In 2012, the phrase “big data” is on everyone’s lips, just like virtualization was five years ago. Also just like virtualization, and cloud computing, there is a lot of hype obscuring the more important discussions around IT challenges, skill sets needed and how to actually build an infrastructure that can support effective big data technologies.
When people waxed poetic about the wonders of virtualization, they failed to recognize the new performance demands and enormous increase in storage capacity required to support server and desktop initiatives. The need for higher performance and continuous availability came at a high price, and clearly, the budget-busting impact subsequently delayed or scuttled many projects.
These problems are now being solved through the adoption of storage virtualization that harnesses industry innovations in performance, drives greater commoditization of expensive equipment, and automates storage management with new technologies like enterprise-wide auto-tiering software.
That same dynamic is again at work, only this time with big data.
Business intelligence firms would have you believe that you simply slap their analytics platforms on top of a Hadoop framework and BINGO – you have a big data application. The reality is, Hadoop production deployments are practically non-existent in large enterprises. There are simply not many people who understand and can take advantage of these new technologies. In addition, the ecosystem of supporting technologies and methodologies are still too immature, which means the industry is going through a painful process of trial and error, just as it did with virtualization five years ago. Again, underestimating storage requirements is emerging as a major barrier to adoption as the age-old practice of “throwing hardware at the problem” creates often-untenable cost and complexity.

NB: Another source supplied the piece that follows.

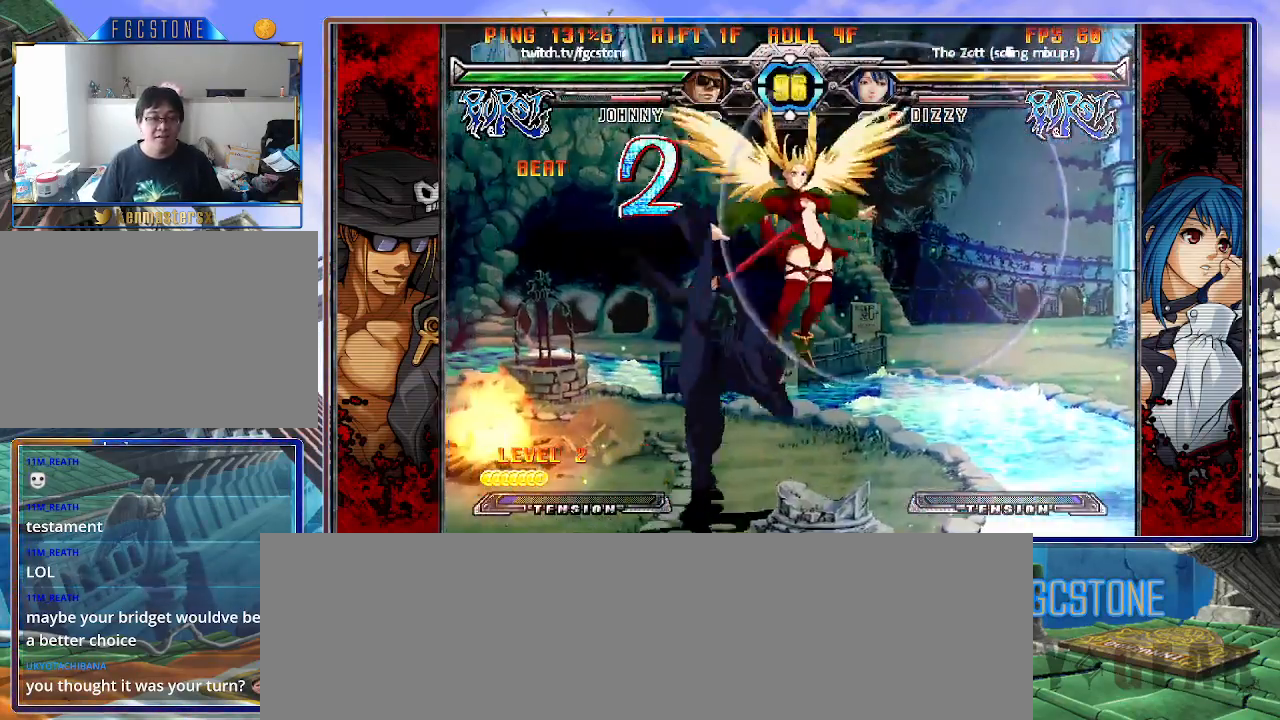
{"buttons": ["S"], "left_stick": "left", "events": [[233, "left_stick", "left"], [317, "K", "down"], [400, "K", "up"], [400, "S", "down"]]}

To put it bluntly, big data does not simply require big storage – it requires big smart storage. Unfortunately, the industry is threatening to repeat major mistakes of the past!
Before I turn to the technology, let me point out the biggest challenge being faced as we enter the world of big data - we need to develop the people who will drive and implement useful big data systems. A recent Forbes article indicated that our schools have not kept pace with the educational demands brought about by big data. I think the following passage sums up the problem well: “We are facing a huge deficit in people to not only handle big data, but more importantly to have the knowledge and skills to generate value from data — dealing with the non-stop tsunami. How do you aggregate and filter data, how do you present the data, how do you analyze them to gain insights, how do you use the insights to aid decision-making, and then how do you integrate this from an industry point of view into your business process?”
Now, back to the product technologies that will make a difference - especially those related to managing storage for this new paradigm.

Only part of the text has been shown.